EXERCISE DETAILS:
Below, some lines carry pictures; leave those pictures out and retype exactly the lines from the one with "[35,94,142,106] we dun did a thing ->" through the one with "[854,220,866,234] * ->".

DATA FOR PROCESSING:

== Segment start ==

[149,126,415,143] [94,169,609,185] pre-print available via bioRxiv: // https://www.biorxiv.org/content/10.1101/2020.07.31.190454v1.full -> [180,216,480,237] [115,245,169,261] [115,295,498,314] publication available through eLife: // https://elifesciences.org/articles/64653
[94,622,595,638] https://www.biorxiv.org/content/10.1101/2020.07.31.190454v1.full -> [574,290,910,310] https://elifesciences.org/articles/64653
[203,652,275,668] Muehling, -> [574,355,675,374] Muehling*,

== Segment end ==
== Segment start ==

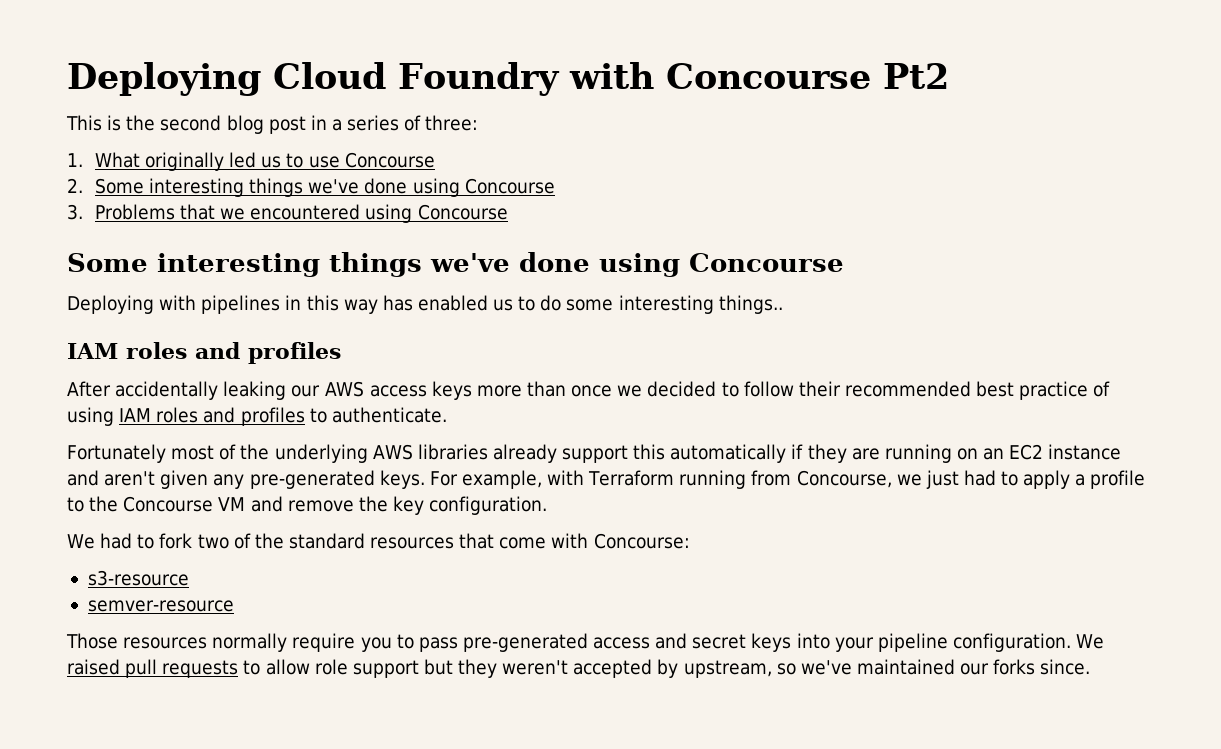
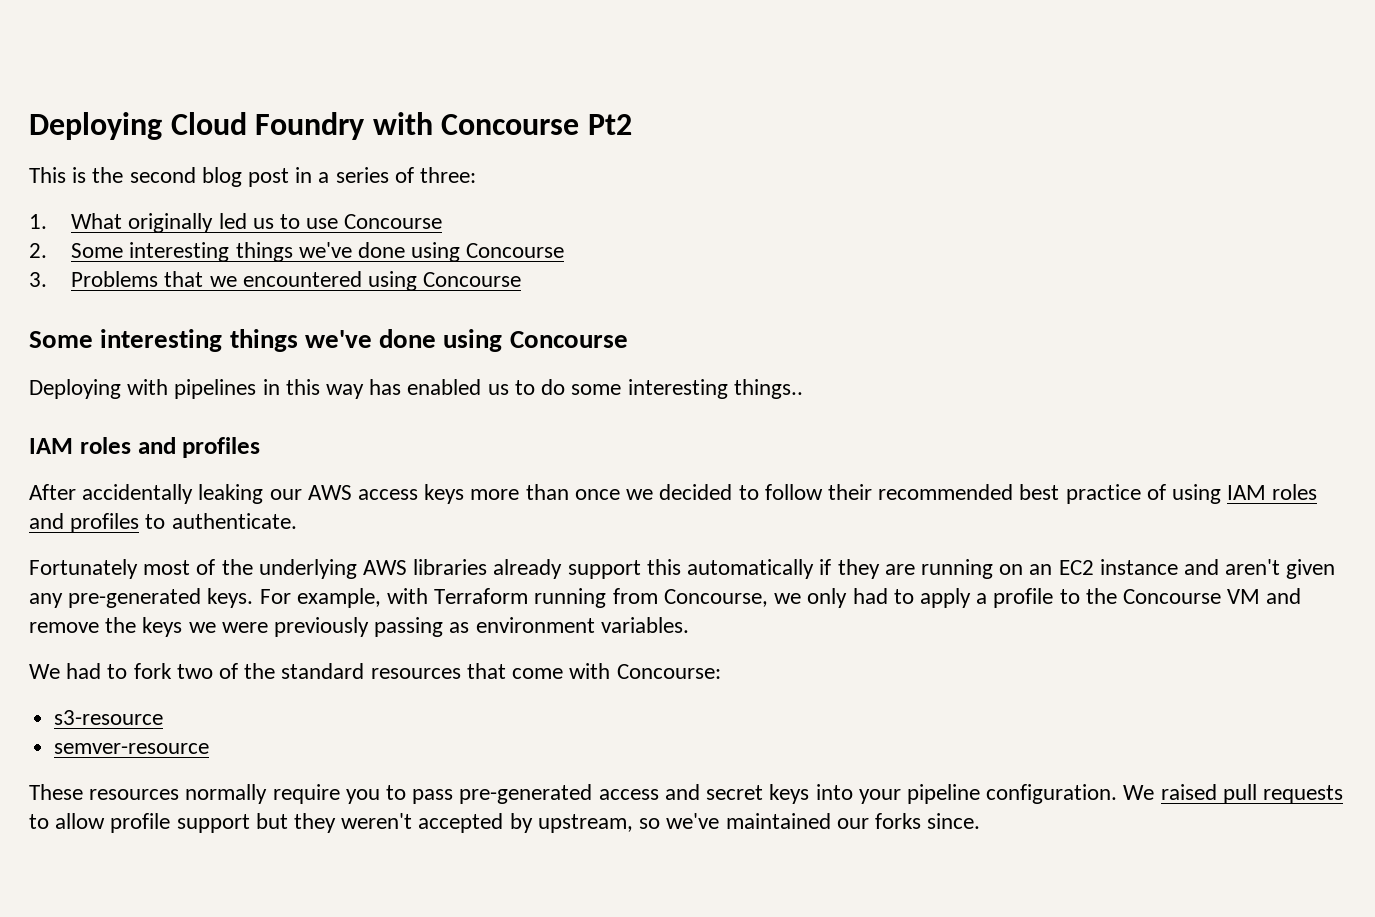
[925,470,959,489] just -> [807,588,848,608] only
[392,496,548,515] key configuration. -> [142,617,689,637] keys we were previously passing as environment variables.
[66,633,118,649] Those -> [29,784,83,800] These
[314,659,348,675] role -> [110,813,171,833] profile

== Segment end ==
== Segment start ==

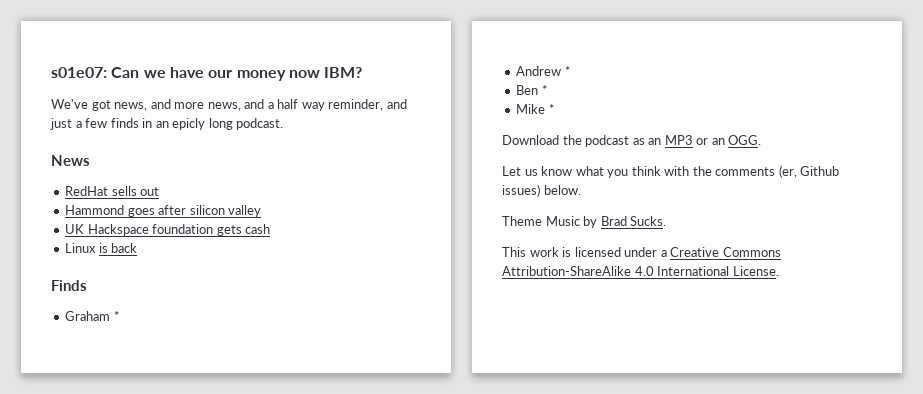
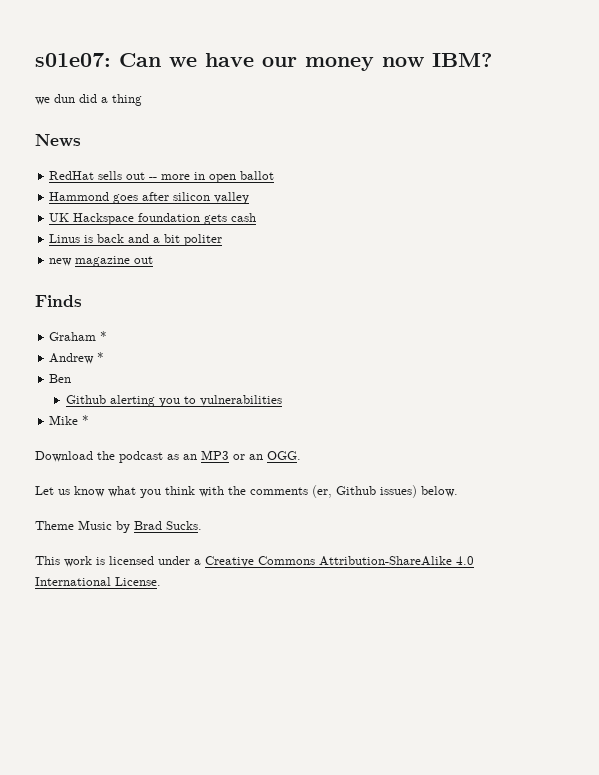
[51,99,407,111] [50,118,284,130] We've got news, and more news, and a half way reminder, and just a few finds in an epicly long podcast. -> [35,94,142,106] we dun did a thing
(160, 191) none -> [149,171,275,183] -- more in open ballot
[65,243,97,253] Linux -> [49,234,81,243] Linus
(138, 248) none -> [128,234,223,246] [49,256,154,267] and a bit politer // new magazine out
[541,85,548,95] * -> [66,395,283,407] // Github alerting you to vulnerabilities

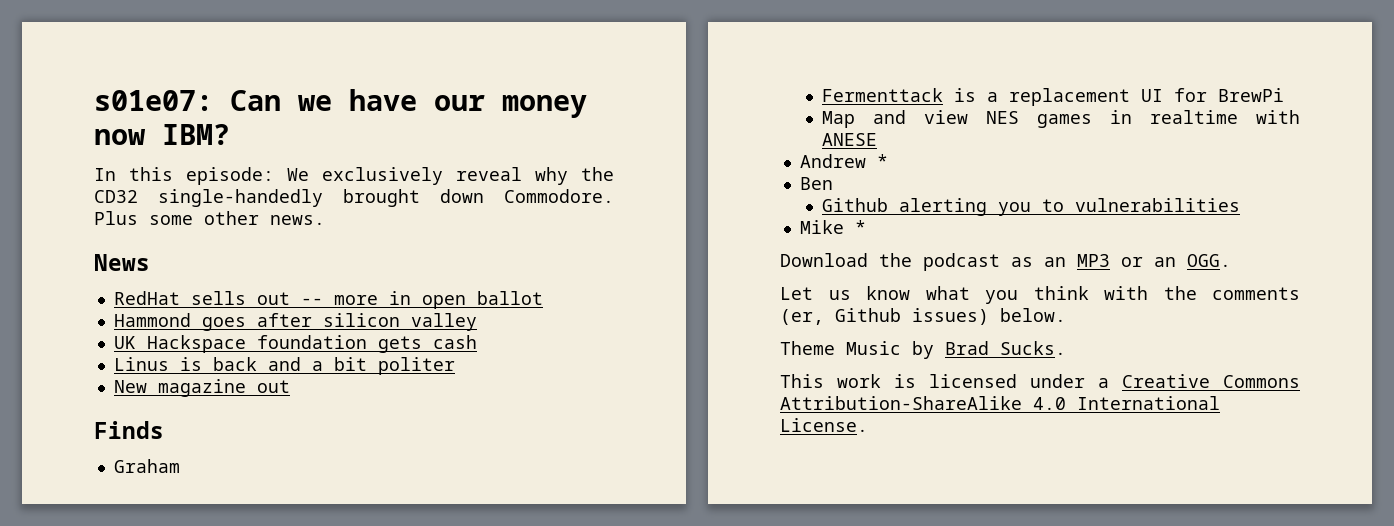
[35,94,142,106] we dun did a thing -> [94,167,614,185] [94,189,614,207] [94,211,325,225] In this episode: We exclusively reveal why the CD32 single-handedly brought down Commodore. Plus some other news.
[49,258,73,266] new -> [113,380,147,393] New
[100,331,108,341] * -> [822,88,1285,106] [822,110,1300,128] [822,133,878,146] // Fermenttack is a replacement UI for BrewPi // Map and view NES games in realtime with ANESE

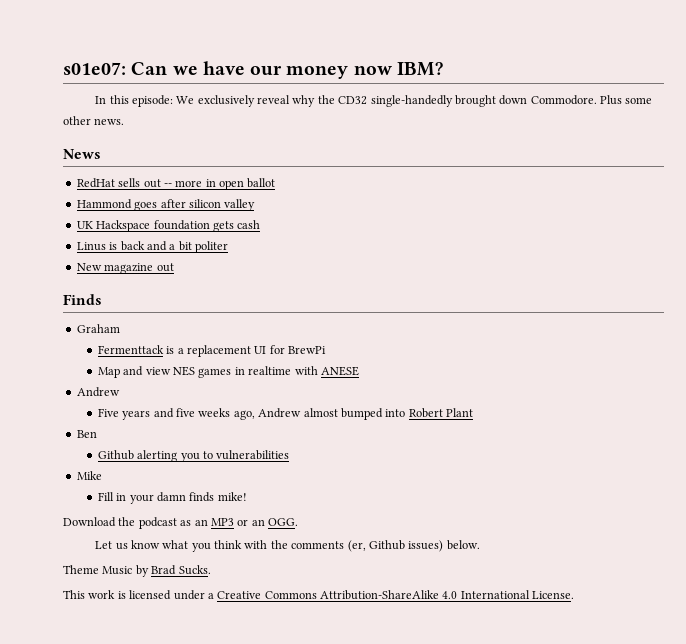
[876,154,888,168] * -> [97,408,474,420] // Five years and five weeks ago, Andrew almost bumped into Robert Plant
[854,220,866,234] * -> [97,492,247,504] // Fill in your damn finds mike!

== Segment end ==

EXERCISE ANSWER:
[35,94,142,106] we dun did a thing -> [94,167,614,185] [94,189,614,207] [94,211,325,225] In this episode: We exclusively reveal why the CD32 single-handedly brought down Commodore. Plus some other news.
[49,258,73,266] new -> [113,380,147,393] New
[100,331,108,341] * -> [822,88,1285,106] [822,110,1300,128] [822,133,878,146] // Fermenttack is a replacement UI for BrewPi // Map and view NES games in realtime with ANESE

[876,154,888,168] * -> [97,408,474,420] // Five years and five weeks ago, Andrew almost bumped into Robert Plant
[854,220,866,234] * -> [97,492,247,504] // Fill in your damn finds mike!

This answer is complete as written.